Europese landen eigenen zich vaak bepaalde gerechten toe, die in hun ogen typisch zijn voor hun land. Een voorbeeld: de Hongaarse eieren.
Maak 500 g rundergehakt aan met 1 ei, 2 tl tomatenpuree, 1 el scherpe paprikapoeder (dus niet die zoete) en een snufje zout. Kneed er door 1 el verkruimelde cornflakes (de moderne versie van dit recept), 1 fijngesneden knoflookteen en kleine stukjes paprika’s (rood, geel en groen). Zet weg in de koelkast om op smaak te laten komen. Kook intussen 4 kleine eieren hard en pel ze. Verdeel het gehakt in 4 porties. Druk het gehakt in de holte van uw hand plat uit, leg er een ei op en vouw het gehakt er omheen (als u tenminste een grote hand hebt). Wentel de ballen door de bloem, geklopt ei en paneermeel, en hup de frituurpan in.
En wat eten de bierdrinkende Engelsen in hun pubs als zeer geliefde snack? Een bal gehakt met een ei erin. En dan noemen ze het daar ook nog eens “Scottish eggs”. Maar dan uiteraard zonder de Hongaarse knoflook-, tomaten- en paprikapoespas.
De heer Artusi (1820-1911), ook wel de Escoffier van Italië genoemd, heeft ooit geschreven: “Als u het gehaktbrood wilt maken zoals in Piëmont, hoeft u niets anders te doen dan een gepeld, hardgekookt ei in het midden van het gehakt te verstoppen: dat staat mooi als het gehaktbrood in plakken wordt gesneden. Dit gerecht is niet te versmaden.” Aldus deze Italië-kenner pur sang. En wat kreeg ik eens tijdens een Asjkenazisch joods diner voorgeschoteld: Fleischkugel. Je zult het niet geloven: rundergehakt met een ei erin.

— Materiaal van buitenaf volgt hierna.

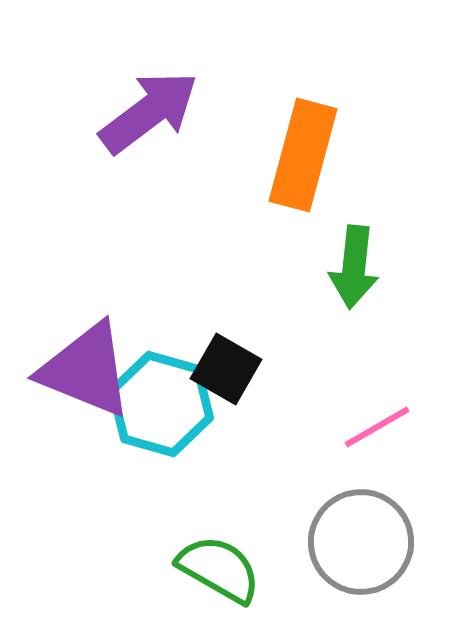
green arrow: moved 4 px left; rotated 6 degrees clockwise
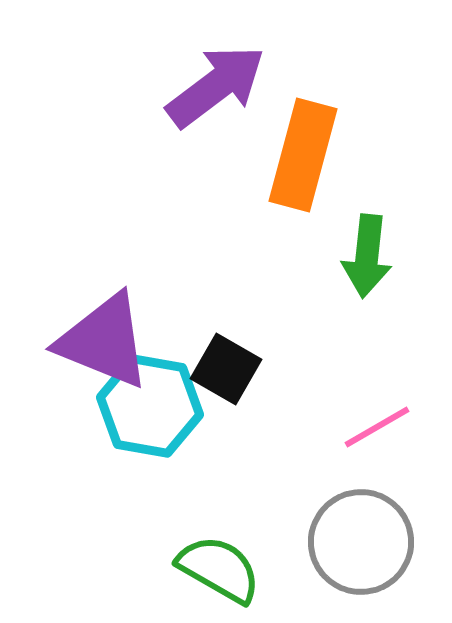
purple arrow: moved 67 px right, 26 px up
green arrow: moved 13 px right, 11 px up
purple triangle: moved 18 px right, 29 px up
cyan hexagon: moved 11 px left, 2 px down; rotated 6 degrees counterclockwise
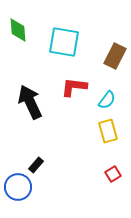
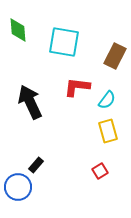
red L-shape: moved 3 px right
red square: moved 13 px left, 3 px up
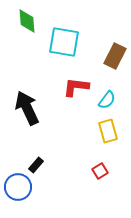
green diamond: moved 9 px right, 9 px up
red L-shape: moved 1 px left
black arrow: moved 3 px left, 6 px down
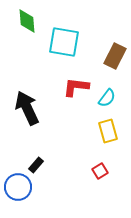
cyan semicircle: moved 2 px up
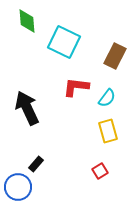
cyan square: rotated 16 degrees clockwise
black rectangle: moved 1 px up
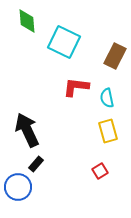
cyan semicircle: rotated 132 degrees clockwise
black arrow: moved 22 px down
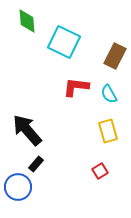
cyan semicircle: moved 2 px right, 4 px up; rotated 18 degrees counterclockwise
black arrow: rotated 16 degrees counterclockwise
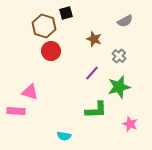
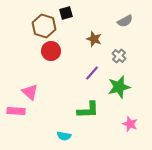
pink triangle: rotated 24 degrees clockwise
green L-shape: moved 8 px left
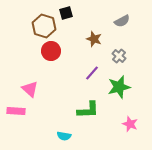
gray semicircle: moved 3 px left
pink triangle: moved 3 px up
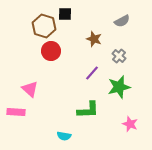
black square: moved 1 px left, 1 px down; rotated 16 degrees clockwise
pink rectangle: moved 1 px down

Eén van de bekendste en meest geliefde gerechten in de Asjkenazische keuken (de Joodse keuken uit Oost Europa) is Gehockte Leber.

Gehockte Leber
Bak 2 gesnipperde uien met 500 g kippenlevertjes. Pureren in de keukenmachine. Zouten en peperen en mengen met 4 grote hardgekookte, gehakte eieren. Smeuïg maken met kippenbouillon. Zet voor eentijdje weg in de koelkast.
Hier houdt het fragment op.